ARTICLE 19 hopes that international and regional standards and comparative examples indicating the best practices of states on the protection of the right to freedom of expression and freedom of information shall provide a useful source of reference for drafters of the new Libyan Constitution. 

More specifically, ARTICLE 19 believes that the new Libyan Constitution must contain a substantive chapter or section devoted to the protection of human rights, in the form of a Bill or Charter of Rights or equivalent. Such protection of human rights should be at the heart of the new Constitution. It is also of paramount importance that the new Constitution states that all international treaties ratified by Libya, customary international law and general international law have legal force in Libya, and that the core international human rights treaties which Libya has ratified are applicable and binding in domestic law. 

ARTICLE 19 also strongly urges the drafters to ensure that the new Constitution defines freedom of expression broadly to include the right to seek, receive and impart information and ideas, to cover all types of expression and modes of communication. The Constitution should grant this right to every person and should explicitly require that all limitations to the right to freedom of expression strictly meet the three-part test set by the international law.

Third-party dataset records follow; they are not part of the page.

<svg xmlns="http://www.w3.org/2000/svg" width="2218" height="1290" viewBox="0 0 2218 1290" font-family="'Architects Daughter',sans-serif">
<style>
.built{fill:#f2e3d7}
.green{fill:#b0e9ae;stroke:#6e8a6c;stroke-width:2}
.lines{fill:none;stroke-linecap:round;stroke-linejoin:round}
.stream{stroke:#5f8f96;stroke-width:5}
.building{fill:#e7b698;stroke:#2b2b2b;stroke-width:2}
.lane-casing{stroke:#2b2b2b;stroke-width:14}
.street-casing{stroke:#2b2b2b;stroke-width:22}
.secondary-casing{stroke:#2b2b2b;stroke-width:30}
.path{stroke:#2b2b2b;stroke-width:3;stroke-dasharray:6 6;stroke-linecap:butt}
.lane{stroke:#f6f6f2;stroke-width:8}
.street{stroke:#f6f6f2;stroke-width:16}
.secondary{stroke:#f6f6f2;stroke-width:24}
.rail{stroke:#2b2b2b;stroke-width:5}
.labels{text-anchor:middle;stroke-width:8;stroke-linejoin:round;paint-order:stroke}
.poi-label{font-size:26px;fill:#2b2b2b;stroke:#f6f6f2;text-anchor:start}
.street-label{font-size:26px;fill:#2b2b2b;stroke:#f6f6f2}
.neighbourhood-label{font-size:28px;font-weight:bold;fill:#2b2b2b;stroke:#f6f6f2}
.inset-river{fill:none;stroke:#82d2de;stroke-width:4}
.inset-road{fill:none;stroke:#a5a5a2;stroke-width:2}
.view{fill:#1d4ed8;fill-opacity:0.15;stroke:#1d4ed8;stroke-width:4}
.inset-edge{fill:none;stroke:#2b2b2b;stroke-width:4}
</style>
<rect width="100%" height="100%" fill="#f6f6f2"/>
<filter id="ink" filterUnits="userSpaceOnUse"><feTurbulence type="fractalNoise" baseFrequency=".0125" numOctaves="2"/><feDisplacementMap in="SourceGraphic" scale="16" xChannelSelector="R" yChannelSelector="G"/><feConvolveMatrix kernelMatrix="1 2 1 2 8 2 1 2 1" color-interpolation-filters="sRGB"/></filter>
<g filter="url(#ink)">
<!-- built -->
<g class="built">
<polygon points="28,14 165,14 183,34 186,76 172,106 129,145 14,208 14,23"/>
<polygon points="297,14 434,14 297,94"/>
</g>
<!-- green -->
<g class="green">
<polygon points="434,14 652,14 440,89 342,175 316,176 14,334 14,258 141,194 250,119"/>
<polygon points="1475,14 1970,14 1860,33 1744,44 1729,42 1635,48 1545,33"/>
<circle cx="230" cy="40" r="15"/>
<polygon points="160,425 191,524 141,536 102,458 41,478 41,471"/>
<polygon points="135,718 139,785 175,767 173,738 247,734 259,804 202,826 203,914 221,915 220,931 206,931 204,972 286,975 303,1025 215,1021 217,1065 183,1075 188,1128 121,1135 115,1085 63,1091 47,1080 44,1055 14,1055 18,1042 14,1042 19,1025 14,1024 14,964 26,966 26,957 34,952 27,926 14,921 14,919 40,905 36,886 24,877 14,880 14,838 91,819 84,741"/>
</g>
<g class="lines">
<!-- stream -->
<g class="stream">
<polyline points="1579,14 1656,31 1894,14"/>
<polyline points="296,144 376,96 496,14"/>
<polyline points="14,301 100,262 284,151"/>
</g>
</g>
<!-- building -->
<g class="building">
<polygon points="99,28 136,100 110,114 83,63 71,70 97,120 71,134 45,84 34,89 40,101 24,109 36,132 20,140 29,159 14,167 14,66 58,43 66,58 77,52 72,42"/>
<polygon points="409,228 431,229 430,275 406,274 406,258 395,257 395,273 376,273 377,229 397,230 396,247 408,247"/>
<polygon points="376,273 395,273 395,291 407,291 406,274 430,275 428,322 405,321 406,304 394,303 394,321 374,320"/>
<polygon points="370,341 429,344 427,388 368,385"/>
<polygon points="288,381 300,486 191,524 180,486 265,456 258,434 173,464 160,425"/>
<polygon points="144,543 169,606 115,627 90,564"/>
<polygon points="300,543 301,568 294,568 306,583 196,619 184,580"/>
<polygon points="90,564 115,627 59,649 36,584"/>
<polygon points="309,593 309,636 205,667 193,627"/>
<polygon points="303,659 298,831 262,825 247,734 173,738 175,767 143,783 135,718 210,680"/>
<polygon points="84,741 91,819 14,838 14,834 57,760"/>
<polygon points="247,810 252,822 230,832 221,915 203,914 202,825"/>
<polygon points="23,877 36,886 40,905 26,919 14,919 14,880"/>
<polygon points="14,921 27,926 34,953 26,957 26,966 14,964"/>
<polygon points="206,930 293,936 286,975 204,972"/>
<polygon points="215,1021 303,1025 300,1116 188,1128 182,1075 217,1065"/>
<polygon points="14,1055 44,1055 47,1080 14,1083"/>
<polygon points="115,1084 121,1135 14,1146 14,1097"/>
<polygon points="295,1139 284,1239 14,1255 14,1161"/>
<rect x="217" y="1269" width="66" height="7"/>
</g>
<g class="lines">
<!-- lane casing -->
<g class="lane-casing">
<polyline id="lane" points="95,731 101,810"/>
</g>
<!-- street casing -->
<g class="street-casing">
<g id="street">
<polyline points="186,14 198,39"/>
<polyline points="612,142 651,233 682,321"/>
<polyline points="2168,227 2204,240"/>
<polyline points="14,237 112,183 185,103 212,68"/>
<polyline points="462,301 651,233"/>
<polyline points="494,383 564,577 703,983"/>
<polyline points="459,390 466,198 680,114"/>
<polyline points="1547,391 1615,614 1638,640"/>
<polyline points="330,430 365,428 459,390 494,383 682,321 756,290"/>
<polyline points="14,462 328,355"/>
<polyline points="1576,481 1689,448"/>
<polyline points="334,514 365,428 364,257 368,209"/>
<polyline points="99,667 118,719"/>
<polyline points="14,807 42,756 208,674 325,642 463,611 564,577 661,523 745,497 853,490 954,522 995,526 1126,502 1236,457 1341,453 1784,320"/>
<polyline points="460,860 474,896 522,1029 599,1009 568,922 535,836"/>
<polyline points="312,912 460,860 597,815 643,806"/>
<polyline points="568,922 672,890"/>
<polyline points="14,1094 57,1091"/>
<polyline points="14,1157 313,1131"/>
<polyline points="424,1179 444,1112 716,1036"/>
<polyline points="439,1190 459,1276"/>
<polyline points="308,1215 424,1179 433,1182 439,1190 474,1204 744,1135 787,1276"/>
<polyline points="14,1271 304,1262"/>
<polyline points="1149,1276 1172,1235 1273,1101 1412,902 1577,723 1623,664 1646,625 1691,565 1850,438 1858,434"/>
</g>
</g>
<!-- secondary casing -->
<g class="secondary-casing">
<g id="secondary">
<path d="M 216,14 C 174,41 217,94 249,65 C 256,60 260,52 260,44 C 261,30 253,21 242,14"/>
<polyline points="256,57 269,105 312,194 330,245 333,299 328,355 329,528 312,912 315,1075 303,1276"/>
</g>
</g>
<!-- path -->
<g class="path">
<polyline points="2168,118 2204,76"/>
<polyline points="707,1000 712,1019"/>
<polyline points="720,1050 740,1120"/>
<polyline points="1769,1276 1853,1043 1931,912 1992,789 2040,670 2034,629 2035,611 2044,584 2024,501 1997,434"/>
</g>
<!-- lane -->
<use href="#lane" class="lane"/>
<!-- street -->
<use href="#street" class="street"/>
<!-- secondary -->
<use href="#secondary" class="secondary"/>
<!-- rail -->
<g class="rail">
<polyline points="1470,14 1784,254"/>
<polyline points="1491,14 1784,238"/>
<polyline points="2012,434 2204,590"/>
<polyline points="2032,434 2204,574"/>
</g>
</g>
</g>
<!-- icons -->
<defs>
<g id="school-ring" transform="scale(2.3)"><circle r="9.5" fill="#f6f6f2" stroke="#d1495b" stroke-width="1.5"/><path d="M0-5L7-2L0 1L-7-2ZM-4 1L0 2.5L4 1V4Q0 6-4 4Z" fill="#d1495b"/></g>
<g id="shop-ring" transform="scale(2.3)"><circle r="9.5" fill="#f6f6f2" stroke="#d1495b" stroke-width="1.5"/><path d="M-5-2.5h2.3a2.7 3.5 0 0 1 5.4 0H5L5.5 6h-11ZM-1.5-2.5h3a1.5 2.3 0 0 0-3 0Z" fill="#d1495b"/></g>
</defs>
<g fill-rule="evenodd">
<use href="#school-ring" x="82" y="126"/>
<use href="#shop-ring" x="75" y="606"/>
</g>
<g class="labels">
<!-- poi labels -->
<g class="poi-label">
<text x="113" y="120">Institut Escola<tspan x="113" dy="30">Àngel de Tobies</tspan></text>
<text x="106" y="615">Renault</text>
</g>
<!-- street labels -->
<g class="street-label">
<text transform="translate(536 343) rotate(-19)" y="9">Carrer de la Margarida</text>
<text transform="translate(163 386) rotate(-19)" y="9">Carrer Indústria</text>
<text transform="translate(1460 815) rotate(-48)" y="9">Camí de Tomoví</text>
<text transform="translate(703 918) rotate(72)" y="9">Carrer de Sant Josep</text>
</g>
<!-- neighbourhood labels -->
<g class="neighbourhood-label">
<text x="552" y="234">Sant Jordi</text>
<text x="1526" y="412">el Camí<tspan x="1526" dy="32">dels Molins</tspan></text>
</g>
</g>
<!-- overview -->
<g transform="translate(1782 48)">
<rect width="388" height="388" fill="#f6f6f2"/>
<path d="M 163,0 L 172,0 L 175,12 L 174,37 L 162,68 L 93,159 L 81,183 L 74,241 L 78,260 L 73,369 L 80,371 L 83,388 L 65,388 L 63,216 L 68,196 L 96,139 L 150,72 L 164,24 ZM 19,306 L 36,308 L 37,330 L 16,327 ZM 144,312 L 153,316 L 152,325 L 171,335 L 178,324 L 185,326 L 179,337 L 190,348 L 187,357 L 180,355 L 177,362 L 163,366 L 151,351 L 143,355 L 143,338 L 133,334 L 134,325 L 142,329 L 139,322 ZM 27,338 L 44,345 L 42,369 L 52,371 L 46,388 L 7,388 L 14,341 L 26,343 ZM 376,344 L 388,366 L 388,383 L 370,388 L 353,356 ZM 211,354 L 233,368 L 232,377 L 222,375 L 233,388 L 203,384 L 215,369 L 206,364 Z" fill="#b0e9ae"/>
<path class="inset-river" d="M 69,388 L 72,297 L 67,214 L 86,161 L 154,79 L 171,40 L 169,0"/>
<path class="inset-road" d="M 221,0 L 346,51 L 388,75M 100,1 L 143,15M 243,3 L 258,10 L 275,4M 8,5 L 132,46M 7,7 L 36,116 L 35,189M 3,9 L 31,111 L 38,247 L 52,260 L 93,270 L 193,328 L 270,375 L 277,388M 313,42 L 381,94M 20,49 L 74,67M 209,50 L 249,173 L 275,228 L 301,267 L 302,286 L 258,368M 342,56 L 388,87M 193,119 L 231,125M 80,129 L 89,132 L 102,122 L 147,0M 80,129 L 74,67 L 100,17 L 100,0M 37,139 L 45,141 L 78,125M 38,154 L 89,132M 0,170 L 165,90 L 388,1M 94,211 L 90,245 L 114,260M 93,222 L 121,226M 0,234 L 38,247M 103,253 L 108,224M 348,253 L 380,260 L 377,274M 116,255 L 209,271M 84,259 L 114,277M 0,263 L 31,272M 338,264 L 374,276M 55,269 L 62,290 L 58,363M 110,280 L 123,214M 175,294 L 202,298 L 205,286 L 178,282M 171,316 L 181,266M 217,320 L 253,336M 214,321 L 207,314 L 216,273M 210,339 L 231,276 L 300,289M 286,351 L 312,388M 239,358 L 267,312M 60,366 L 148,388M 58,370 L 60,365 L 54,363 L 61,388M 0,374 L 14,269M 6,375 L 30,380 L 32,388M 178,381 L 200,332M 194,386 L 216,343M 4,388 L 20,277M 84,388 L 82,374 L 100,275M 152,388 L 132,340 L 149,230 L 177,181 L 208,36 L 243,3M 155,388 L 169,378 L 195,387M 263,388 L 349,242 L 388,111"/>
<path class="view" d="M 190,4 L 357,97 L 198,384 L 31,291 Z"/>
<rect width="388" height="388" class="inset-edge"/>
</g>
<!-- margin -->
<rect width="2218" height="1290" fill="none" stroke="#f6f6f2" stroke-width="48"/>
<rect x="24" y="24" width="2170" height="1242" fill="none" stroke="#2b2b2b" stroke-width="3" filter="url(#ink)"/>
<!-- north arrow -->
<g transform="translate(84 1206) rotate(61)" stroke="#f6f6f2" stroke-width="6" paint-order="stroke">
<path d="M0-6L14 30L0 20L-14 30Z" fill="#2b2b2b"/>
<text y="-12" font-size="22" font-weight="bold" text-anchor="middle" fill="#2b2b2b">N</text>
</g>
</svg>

The brief makes a whole range of specific recommendations for the protection of the right to freedom of expression and freedom of information, including the access to information, and details how the new Constitution should protect freedom of media and freedom of expression through Information and Communication Technologies (ICTs).  The policy brief also examines the place of religion in the Constitution. Finally, it describes the most appropriate mechanisms to effectively protect constitutional rights through a tribunal or constitutional court. 

Crucially, ARTICLE 19 calls on the Libyan Government to ensure that the process of drafting the new Libyan Constitution is genuinely participatory for all groups in society, including women and minorities, and transparent so that there is a real sense of ownership over the final text.

ARTICLE 19 hopes to continue to be engaged in assisting the Constituent Assembly and Libyan stakeholders to formulate the best possible constitutional framework for the Libyan people, one to meet the state’s international obligations but also serve to make human rights protection and promotion part of daily life and social consciousness in the country.